Dying Every Day: Seneca at the Court of Nero by James Romm
Author:James Romm [Romm, James]
Language: eng
Format: azw3
ISBN: 9780385351720
Publisher: Knopf Doubleday Publishing Group
Published: 2014-03-10T16:00:00+00:00
Unable to resign even at the price of his huge estate, Seneca had nonetheless withdrawn from court to the degree that was safe. He no longer kept up the routine of a powerful statesman, no longer saw crowds of clientelae, friends in need of favors, in his chambers each morning. He rarely went out in public, and when he did, he no longer had a large retinue of attendants. He was trying, within the limits Nero had set, to reduce his visibility.

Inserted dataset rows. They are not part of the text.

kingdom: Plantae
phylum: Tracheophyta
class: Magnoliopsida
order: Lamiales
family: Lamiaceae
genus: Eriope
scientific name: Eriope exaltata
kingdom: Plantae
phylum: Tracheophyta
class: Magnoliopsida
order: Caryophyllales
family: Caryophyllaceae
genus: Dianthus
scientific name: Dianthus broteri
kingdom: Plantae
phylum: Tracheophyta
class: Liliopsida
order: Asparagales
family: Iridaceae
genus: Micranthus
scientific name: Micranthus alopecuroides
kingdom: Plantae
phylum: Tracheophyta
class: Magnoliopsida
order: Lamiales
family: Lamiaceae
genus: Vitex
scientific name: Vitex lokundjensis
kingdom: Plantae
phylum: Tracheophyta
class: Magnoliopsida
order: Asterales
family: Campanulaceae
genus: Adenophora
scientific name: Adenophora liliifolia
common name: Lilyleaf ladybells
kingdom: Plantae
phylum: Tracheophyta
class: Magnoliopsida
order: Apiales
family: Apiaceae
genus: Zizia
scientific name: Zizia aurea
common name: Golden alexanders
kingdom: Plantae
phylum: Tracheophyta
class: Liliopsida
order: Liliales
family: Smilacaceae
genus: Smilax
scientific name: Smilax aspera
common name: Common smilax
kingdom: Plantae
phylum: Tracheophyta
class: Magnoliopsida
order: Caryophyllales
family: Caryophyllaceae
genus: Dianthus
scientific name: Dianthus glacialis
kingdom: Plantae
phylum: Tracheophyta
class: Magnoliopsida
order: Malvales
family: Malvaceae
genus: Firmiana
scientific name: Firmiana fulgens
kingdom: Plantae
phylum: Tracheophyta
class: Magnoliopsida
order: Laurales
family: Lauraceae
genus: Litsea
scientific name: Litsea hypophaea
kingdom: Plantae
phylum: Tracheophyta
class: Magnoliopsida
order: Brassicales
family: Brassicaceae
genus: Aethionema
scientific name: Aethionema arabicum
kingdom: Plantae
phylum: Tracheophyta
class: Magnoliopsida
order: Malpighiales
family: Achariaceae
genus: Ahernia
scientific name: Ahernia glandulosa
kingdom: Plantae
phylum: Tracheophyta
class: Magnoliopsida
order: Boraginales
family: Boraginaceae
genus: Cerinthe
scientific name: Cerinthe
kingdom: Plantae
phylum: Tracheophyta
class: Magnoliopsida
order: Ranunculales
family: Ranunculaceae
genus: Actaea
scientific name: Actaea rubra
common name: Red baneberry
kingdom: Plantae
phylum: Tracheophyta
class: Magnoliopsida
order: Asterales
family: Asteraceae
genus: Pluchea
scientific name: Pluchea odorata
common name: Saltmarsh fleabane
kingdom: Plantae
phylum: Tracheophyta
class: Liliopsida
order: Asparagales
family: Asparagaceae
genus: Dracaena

His pace of writing increased. He had more time now for moral reflections and a greater need to publish them, for his reputation had suffered badly as Nero had spiraled downward. From 62 on, he produced an astounding body of work, some of it now lost, much still extant. His longest and most ambitious prose works were composed at this time and, almost certainly, his most harrowing tragedy, Thyestes. Seneca, now at the peak of his literary powers, was writing like a man running out of time—as indeed he was.
Seneca was in his midsixties and feeling his age. Constantly cold, depleted by lifelong respiratory disease, he claimed to be “among the decrepit and those brushing up against the end.” Everywhere he looked, he saw reminders that he had passed into the last phase of life, his senectus. Making the rounds of his estates, he found that a stand of plane trees had become gnarled and withered; he scolded a caretaker for failing to irrigate them. The man protested that the trees were simply too old to be helped. Seneca did not reveal to the caretaker, but did to his readers, that he himself, in youth, had planted those trees.
Seneca was often on the move, whether checking on his properties or following the emperor and the court through Italy. He was in Campania much of the time, sometimes visiting the wealthy resort towns of Baiae and Puteoli. He went at least once to Pompeii, as he eagerly wrote to his old friend Lucilius, a native of that town. Seneca felt closer to Lucilius as the years advanced, perhaps because so many other friends were dead. A man slightly younger than Seneca, a fellow member of Nero’s staff—caretaker of the emperor’s estates in Sicily—Lucilius shared Seneca’s literary tastes and philosophic concerns. He was also a fellow survivor, having undergone torture at the hands of Messalina and Narcissus, Seneca’s persecutors as well.
Wherever Seneca went in these years, he carried on work on his magnum opus, a remarkable set of short moral essays framed as letters. Ostensibly addressed to Lucilius, these letters were in fact aimed at a wide audience. But the fiction of an intimate correspondence gave Seneca latitude in the structure of the essays, as well as unusual freedom to vary voice, tone, and technique. The melding of ethical inquiry with epistolary style produced a breakthrough for Seneca. He carried on the Letters to Lucilius at far greater length than anything else he had written and with greater candor about his life and thoughts—or at least, what seems to be candor.